There were two significant immigration law challenges, one successful and one not:
- R (W, A Child By His Litigation Friend J) v The Secretary of State for the Home Department & Anor: the Claimant was born in 2011 as a British citizen; his mother, a Ghanaian national, was granted leave to remain in 2013, but subject to a ‘no recourse to public funds’ condition (NRPF). On his behalf, she brought a challenge to both the specific application of NRPF to their case, and the NRPF scheme as a whole, comprising s.3 Immigration Act 1971, relevant parts of the Immigration Rules, and a guidance document for caseworkers. The court held that the scheme was indeed unlawful: the NRPF regime did not adequately reflect the SSHD’s obligation under Article 3 ECHR not to impose, or to lift, NRPF conditions in cases where the applicant is not yet, but will imminently suffer inhuman or degrading treatment, in particular destitution. The guidance was apt to mislead caseworkers on this point, apparently indicating that NRPF conditions could only be lifted where an applicant was already destitute. The court therefore granted a mandatory order for the SSHD to publish new guidance to caseworkers on this, and to pay the claimant’s costs.
- Badmus & Ors, R (On the Application Of) v The Secretary of State for the Home Department: in 2008, the Secretary of State set a flat rate salary for work done by immigrants in detention centres, fixed at £1 per hour, or £1.25 for special projects. Four claimants challenged this decision, on the basis that (i) it undermined the legislative purpose expressed in the 2001 Detention Centre Rules, namely “to encourage and assist detained persons to make the most productive use of their time, whilst respecting in particular their dignity and the right to individual expression”, and (ii) it violated Article 14 read with Articles 4 and 8 ECHR and Article 1 of the First Protocol, on the basis that prisoners, unlike immigration detainees, had the benefit of flexible pay rates and bonuses encouraging innovation. The court found for the SSHD, holding that (i) the measure was objectively justified for operational reasons, and did not undermine the legislative purpose, and (ii) this matter was outside the ambit of Article 4 and A1P1, and prisoners were not a valid comparator group for the purposes of Article 8.

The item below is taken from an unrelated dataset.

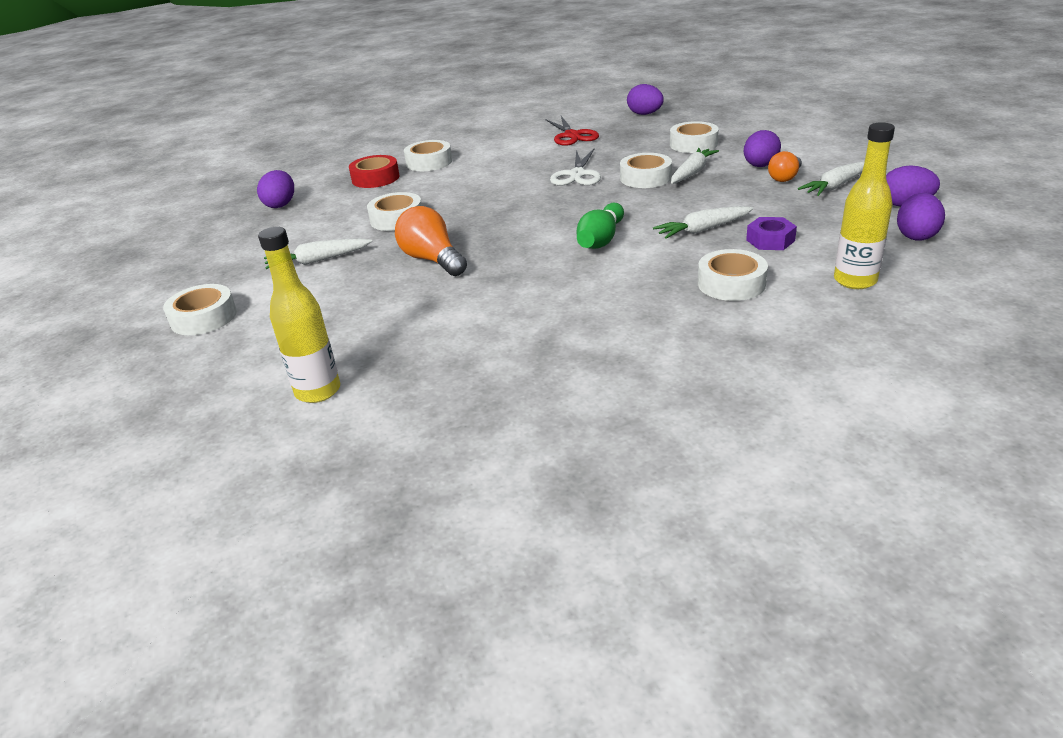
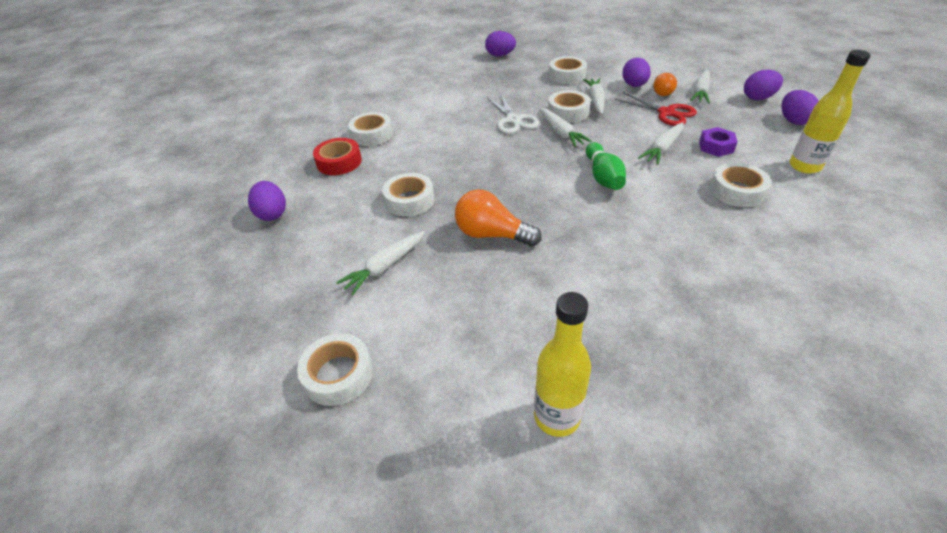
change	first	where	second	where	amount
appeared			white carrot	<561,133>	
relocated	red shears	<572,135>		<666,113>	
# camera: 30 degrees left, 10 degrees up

There was also a decision on the award of costs for intervening in the Court of Appeal:
- Hunt v The Director of Public Prosecutions & Anor: Emily Hunt sued the DPP for a decision not to prosecute a man, XY, for voyeurism under s.67 of the Sexual Offences Act 2003. This decision not to prosecute had been based on the belief that the CPS would be unlikely to succeed in proving C was in a place reasonably expected to be private, when the act of recording was preceded by consensual sex. This question, as to the meaning of ‘private act’ under s.67, was being heard in an unrelated case in the Court of Appeal days before Ms Hunt’s judicial review was due to be heard – the conclusion of which would determine the outcome of Ms Hunt’s case. The Court of Appeal therefore exceptionally granted her permission to intervene – which she did successfully. She sought the costs of that intervention – the DPP argued that she was not entitled to that, because such costs were not “of or incidental to” the JR proceedings under s.51(1) Senior Courts Act 1981. The court held that Ms Hunt was entitled to her costs – although this was an exceptional case turning on its own facts. The judge invited the Court of Appeal to draw up rules for Interveners, as exist for interventions in the Supreme Court.